Task item:
Reproduce every item below line for line, without altering any character.

Dataset excerpts
══════════════════════════════
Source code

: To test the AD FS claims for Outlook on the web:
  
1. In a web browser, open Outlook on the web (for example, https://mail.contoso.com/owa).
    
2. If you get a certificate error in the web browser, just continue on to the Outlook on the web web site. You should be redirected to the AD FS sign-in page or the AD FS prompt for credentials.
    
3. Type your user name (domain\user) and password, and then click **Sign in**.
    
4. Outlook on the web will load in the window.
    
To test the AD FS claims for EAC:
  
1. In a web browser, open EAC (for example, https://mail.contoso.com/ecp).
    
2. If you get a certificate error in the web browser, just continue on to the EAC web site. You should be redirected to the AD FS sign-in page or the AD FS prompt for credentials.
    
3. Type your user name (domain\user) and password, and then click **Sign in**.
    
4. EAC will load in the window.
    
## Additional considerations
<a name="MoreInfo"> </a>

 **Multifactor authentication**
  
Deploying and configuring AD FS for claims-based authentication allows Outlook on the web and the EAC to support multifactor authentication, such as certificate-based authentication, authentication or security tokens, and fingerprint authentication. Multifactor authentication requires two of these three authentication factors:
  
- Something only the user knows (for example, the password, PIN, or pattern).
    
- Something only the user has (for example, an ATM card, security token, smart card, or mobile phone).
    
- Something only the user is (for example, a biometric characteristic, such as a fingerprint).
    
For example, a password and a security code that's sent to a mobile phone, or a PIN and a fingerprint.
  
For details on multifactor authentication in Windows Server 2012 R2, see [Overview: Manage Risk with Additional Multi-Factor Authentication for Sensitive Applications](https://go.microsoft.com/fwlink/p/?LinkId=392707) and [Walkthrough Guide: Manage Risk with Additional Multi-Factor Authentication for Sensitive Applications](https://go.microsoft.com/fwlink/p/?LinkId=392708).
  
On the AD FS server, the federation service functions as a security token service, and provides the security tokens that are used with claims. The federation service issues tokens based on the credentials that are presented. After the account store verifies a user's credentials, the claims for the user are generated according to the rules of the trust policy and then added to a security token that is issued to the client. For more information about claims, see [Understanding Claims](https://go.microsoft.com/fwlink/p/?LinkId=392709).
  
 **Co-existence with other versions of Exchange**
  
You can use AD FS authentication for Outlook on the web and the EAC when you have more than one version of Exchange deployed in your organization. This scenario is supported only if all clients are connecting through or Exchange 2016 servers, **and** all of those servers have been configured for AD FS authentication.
══════════════════════════════
Exercise result:
Source code

: To test the AD FS claims for Outlook on the web:
  
1. In a web browser, open Outlook on the web (for example, https://mail.contoso.com/owa).
    
2. If you get a certificate error in the web browser, just continue on to the Outlook on the web web site. You should be redirected to the AD FS sign-in page or the AD FS prompt for credentials.
    
3. Type your user name (domain\user) and password, and then click **Sign in**.
    
4. Outlook on the web will load in the window.
    
To test the AD FS claims for EAC:
  
1. In a web browser, open EAC (for example, https://mail.contoso.com/ecp).
    
2. If you get a certificate error in the web browser, just continue on to the EAC web site. You should be redirected to the AD FS sign-in page or the AD FS prompt for credentials.
    
3. Type your user name (domain\user) and password, and then click **Sign in**.
    
4. EAC will load in the window.
    
## Additional considerations
<a name="MoreInfo"> </a>

 **Multifactor authentication**
  
Deploying and configuring AD FS for claims-based authentication allows Outlook on the web and the EAC to support multifactor authentication, such as certificate-based authentication, authentication or security tokens, and fingerprint authentication. Multifactor authentication requires two of these three authentication factors:
  
- Something only the user knows (for example, the password, PIN, or pattern).
    
- Something only the user has (for example, an ATM card, security token, smart card, or mobile phone).
    
- Something only the user is (for example, a biometric characteristic, such as a fingerprint).
    
For example, a password and a security code that's sent to a mobile phone, or a PIN and a fingerprint.
  
For details on multifactor authentication in Windows Server 2012 R2, see [Overview: Manage Risk with Additional Multi-Factor Authentication for Sensitive Applications](https://go.microsoft.com/fwlink/p/?LinkId=392707) and [Walkthrough Guide: Manage Risk with Additional Multi-Factor Authentication for Sensitive Applications](https://go.microsoft.com/fwlink/p/?LinkId=392708).
  
On the AD FS server, the federation service functions as a security token service, and provides the security tokens that are used with claims. The federation service issues tokens based on the credentials that are presented. After the account store verifies a user's credentials, the claims for the user are generated according to the rules of the trust policy and then added to a security token that is issued to the client. For more information about claims, see [Understanding Claims](https://go.microsoft.com/fwlink/p/?LinkId=392709).
  
 **Co-existence with other versions of Exchange**
  
You can use AD FS authentication for Outlook on the web and the EAC when you have more than one version of Exchange deployed in your organization. This scenario is supported only if all clients are connecting through or Exchange 2016 servers, **and** all of those servers have been configured for AD FS authentication.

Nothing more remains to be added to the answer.